MATERIAL SHOWN »
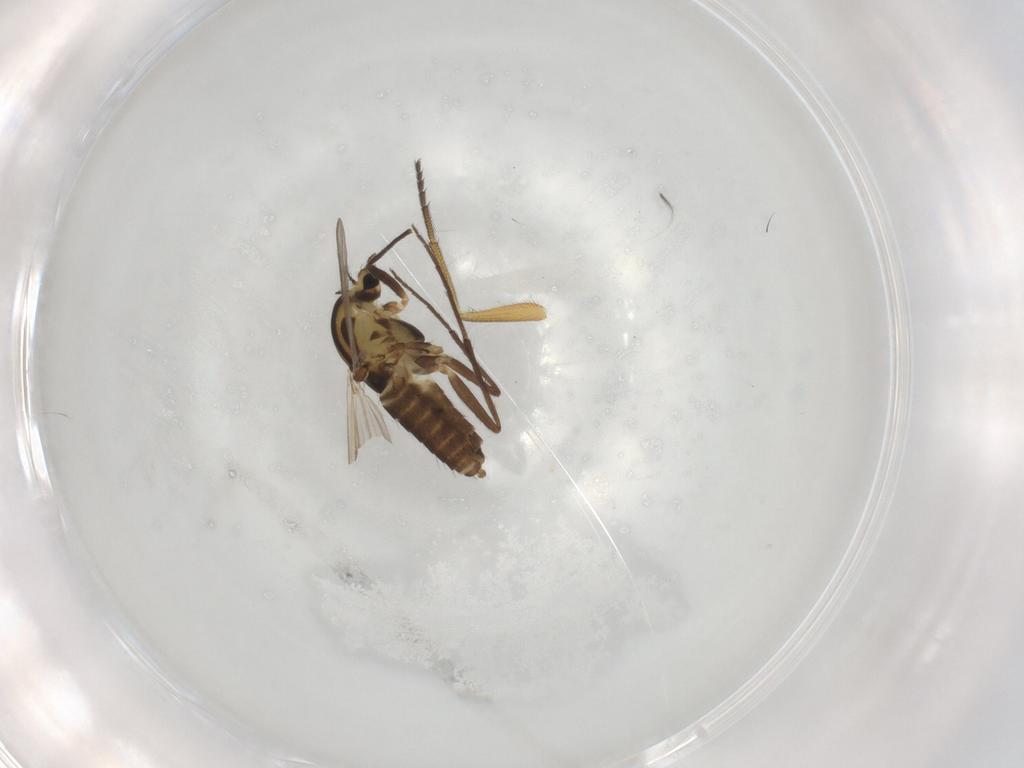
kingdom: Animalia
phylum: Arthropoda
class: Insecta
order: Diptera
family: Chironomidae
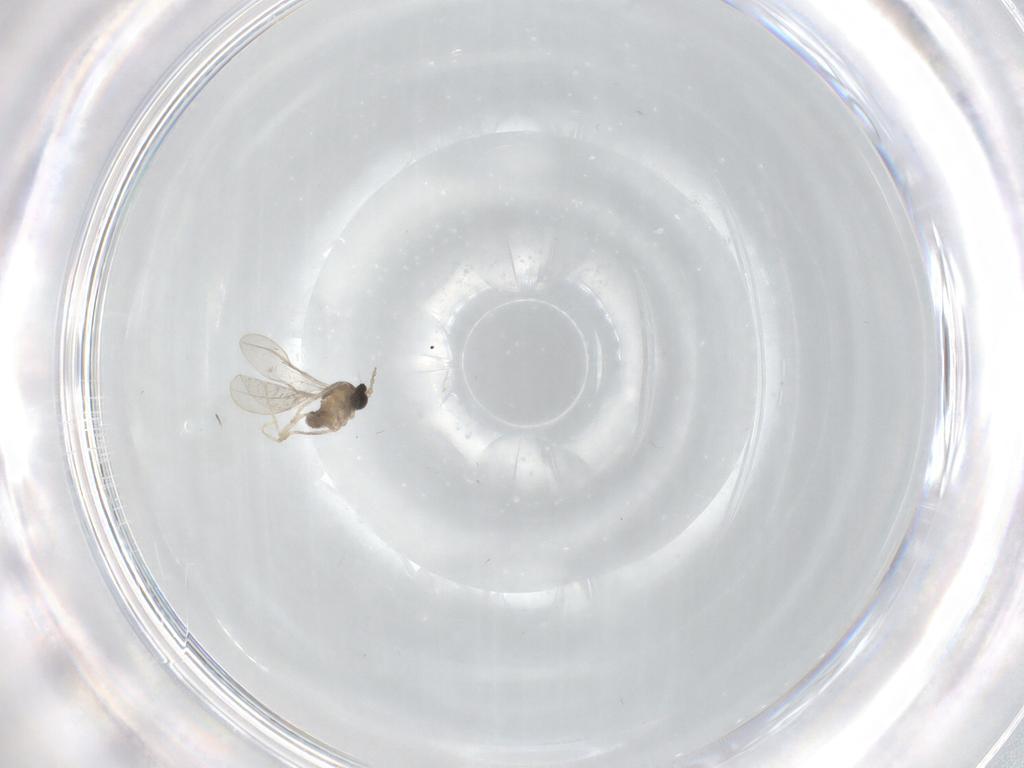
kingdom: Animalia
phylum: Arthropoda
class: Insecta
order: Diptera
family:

WHAT THIS TASK INVOLVES » Express all of the data above as a JSON list of strings, one string per line and no blank lines. Leave the pictures out.

ANSWER »
[
  "kingdom: Animalia",
  "phylum: Arthropoda",
  "class: Insecta",
  "order: Diptera",
  "family: Chironomidae",
  "kingdom: Animalia",
  "phylum: Arthropoda",
  "class: Insecta",
  "order: Diptera",
  "family:"
]